I watched the tiny reptiles scurry away from the feet of the hotel’s guests as they strolled by, unaware. “Do they ever get into the rooms?” I wondered aloud.
My husband Tom whimsically replied, “That’s where they sleep,” knowing I love to entertain myself with ridiculously improbable, cute images. I picture myself turning down the sheets to go to bed, and finding a long row of curly-tailed lizards, heads on two gigantic pillows, sleeping away. Their tails curl up and down as they dream of their normal lizard days.
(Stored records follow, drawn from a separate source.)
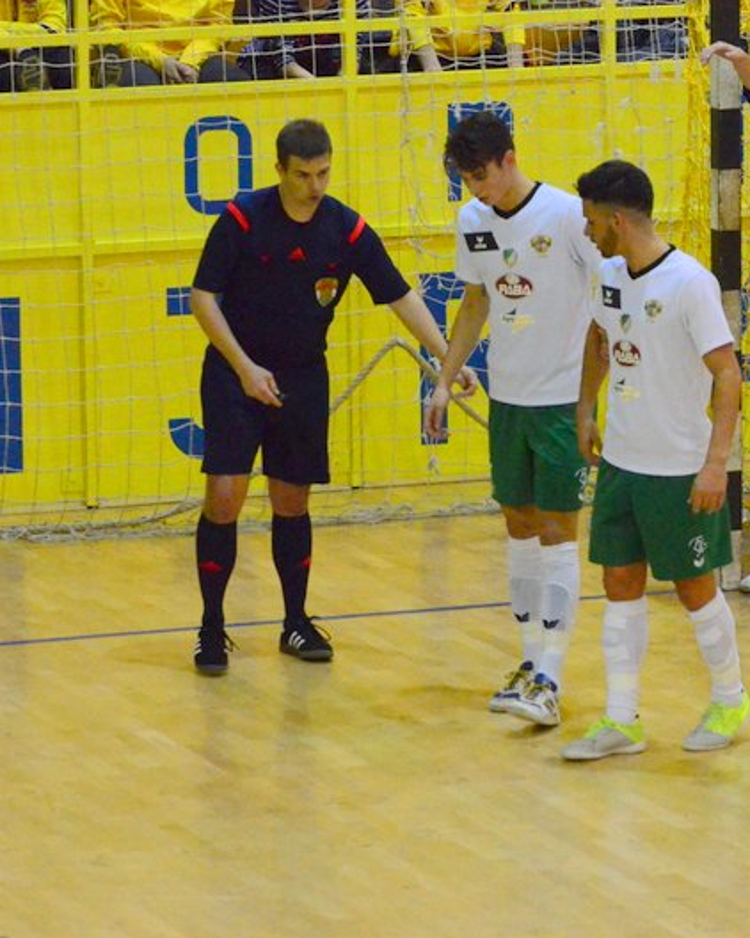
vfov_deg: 7.8
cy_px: 469
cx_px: 626
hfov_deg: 6.3
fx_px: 6857
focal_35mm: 247
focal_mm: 116
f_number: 4.8
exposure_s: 1/500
Tom and I had just gotten to our hotel in the Bahamas, ready for three days of relaxing, beach time, and plenty of reptiles. As part of the preparation for this trip, I had invested in a digital camera, knowing I would see thousands of reptile species and take thousands of National Geographic-worthy photos as we would trudge through lush tropical jungles dripping sweat.
Well, it never happens as I dream it.
I knew that where we would be staying on Grand Bahama Island was a bit of a tourist trap (now a gross understatement). The two towns of Lucaya and Freeport hadn’t even really existed before the 1960s, when a Virginian named Wallace Groves came and developed it with casinos and ritzy hotels.
Our hotel had been built much before the glitzy hotels, but it had a fresh, cheery coat of paint. It was what I had hoped our hotel would look like. Also, to make me over-the-top excited, it was inhabited by the quirkiest, cutest wild lizards I had ever seen. Curly-tailed lizards peeked out from every corner in the place. By the end of our trip, I had memorized the location of each lizard’s “home”, and every time we would come back from an activity, I would make the rounds, checking to see if each one was out sunning in its own particular spot, spread out across the cement, doing what lizards do best.
The folks at the hotel began to know me through my absurd crouching, peeking, meandering, and incessant picture-taking. The final morning we were in the Bahamas, it rained. It was very overcast, but I tried to hold on to the idea that they might still come out, and that I could take, oh, just thirty or so more pictures of these crazy and wonderfully silly creatures.
“You won’t find any this morning,” a cab driver waiting at the hotel’s front entrance said. “It’s too cloudy.” At first I was surprised that he knew what I was looking for, but upon taking a step back out of myself, I realized that for the past three days I had been acting quite obsessively, repeatedly circling the courtyard, checking sewer grates, steps, plants, the grandstand. Once I spotted one, I would squat and slowly duck-walk over as close as I could get, hoping that the little guy wouldn’t freak and scoot away. I was the epitome of stealth. (Don’t look right at them, they’ll know… be sneaky!)
The curly-tails seemed so playful, active, and talkative (in lizard ways, of course.) They would do a series of tiny bobs at each other from across the walkways, then eat the ants that marched along the cracks in the pavement. OK, so it doesn’t sound that different from other lizards, but their tails! Their tails expressed so much! While basking, the lizards’ tails would seem normal, stretched out with the rest of their bodies, but when alert and ready to run, their tails would quickly curl up like a spring, forming a Fibonacci-esque spiral– the perfect curlicue.
“How can these even exist?” I squealed. (I say this when I see every reptile.) They seemed so incredibly foreign.
The curly-tailed lizards really found a place in my heart in the short time we were there. There were few other reptiles that I saw during our stay, and none seemed to have the charismatic charm of the curly-tails.
Now that I think of it, I must have seen the curly-tails in pet stores here and there. They just didn’t have the same joie de vivre, which is probably why they didn’t strike me in the same way the wild ones did. But just maybe, perhaps, when the lights go out and the store closes for the night, they tug out a pillow hidden behind their Repti Rapids waterfall, and collectively dream of wilder days back on that touristy island of Grand Bahama, their tails curling up and down as they sleep.